Aurore Eaton's Looking Back: Ezekiel Straw, Manchester's man of enterprise
BY AURORE EATON Special to The New Hampshire Union Leader
Ezekiel A. Straw, agent of the Amoskeag Manufacturing Company, at about the time of the Civil War (charcoal drawing in the Manchester Historic Association archives).
In July 1856, the Amoskeag Manufacturing Company in Manchester consolidated all of its operations under the management of a single overseer, called the Agent. This person was Ezekiel A. Straw, who had started with the company in 1838 at the age of 19 as a novice civil engineer. He was a confident man of enterprise, who always had his eye on the bottom line. Historian George Waldo Browne wrote in 1915, "To him, more than any other man…is to be credited the (company's) record of success."

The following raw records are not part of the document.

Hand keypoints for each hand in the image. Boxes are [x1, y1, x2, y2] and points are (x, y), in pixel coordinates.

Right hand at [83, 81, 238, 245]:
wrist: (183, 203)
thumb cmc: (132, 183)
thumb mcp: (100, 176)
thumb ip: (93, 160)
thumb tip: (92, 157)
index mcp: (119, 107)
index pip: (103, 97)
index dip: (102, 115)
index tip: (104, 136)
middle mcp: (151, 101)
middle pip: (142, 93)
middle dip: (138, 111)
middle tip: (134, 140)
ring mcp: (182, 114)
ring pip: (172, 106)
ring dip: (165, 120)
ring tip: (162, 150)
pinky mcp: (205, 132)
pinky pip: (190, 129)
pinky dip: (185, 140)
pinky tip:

The Amoskeag was primarily a land development and textile manufacturing corporation, but its Machine Shop also engaged in non-textile related mechanical production. In 1849, the shop began making steam locomotive engines and would produce 232 of these during the next 10 years. By the late 1850s, Ezekiel Straw began to see something more interesting and potentially more profitable on the horizon: The manufacture of steam fire engines.
In 1859, the locomotive business was sold to the Manchester Locomotive Works. That year, the Amoskeag machinists begin producing the newly designed Amoskeag Steam Fire Engine under the supervision of its talented inventor Nehemiah Bean. These machines were mechanical marvels that were continuously improved over the years. The Amoskeag became one of the lead producers of fire engines in the United States. This undertaking brought the company a great deal of fame, but not a lot of fortune. In 1876 Ezekiel Straw decided to give it up, and sold the fire engine business to the Manchester Locomotive Works.
During the Civil War most of the textile mills in Manchester were shut down because of the lack of raw cotton, which was no longer available from the Southern states. Ezekiel Straw kept the Machine Shop operating in order to provide income for at least some of his employees. He replaced mechanics who had left for war with older textile workers who would not be called up due to their age. Early in the war the men in the shop pitched in and bought a large American flag. They made a pole from a pine log and topped it with a model cannon which they fashioned out of wood. They erected the pole on the south side of the shop building, and unveiled the flag for the first time on the 4th of July, 1861.
The Amoskeag secured an important contract from the U.S. government for the manufacture of special contract .58 caliber percussion muzzle-loading rifles for the Union Army. All the parts for these guns were made in the Machine Shop, and assembled on site. About 300 men were employed, making 125 rifles a day. The government sent 6 inspectors to Manchester who examined the production on a daily basis. Over 25,000 of these Amoskeag "rifle muskets" were produced, and the company also made 17,000 breech-loading carbines (a short, light-weight rifle). The carbine design was created by a German inventor, Edward Lindner. This part of the gun enterprise employed mostly workers of German origin who were knowledgeable about the mechanics of this type of weapon. The war was over before the carbines were assembled, so they were sold overseas.
During the war, from 1863 to 1866, the company also made McKay sewing machines. This was invented by Pittsfield, Massachusetts, native Gordon McKay to sew the soles of shoes to the uppers effectively and quickly. Most or all of the sewing machines made by Amoskeag were used for producing shoes and boots for the Union Army.
After the draft riots in New York City in July 1863, there was a rumor that anti-Union elements were intent upon seizing the guns in the Amoskeag Machine Shop. Ezekiel Straw ordered a brass field piece (small cannon) to be mounted at the gate just west of the bridge that spanned the Lower Canal, in line with Stark Street. Men from the First New Hampshire Battery manned the gun and also were stationed around the millyard at various locations. The Machine Shop was located at the site of the University of New Hampshire at 400 Commercial Street (in an earlier building), so the field piece would have been installed right across Commercial Street from where the Mill Girl Statue stands today.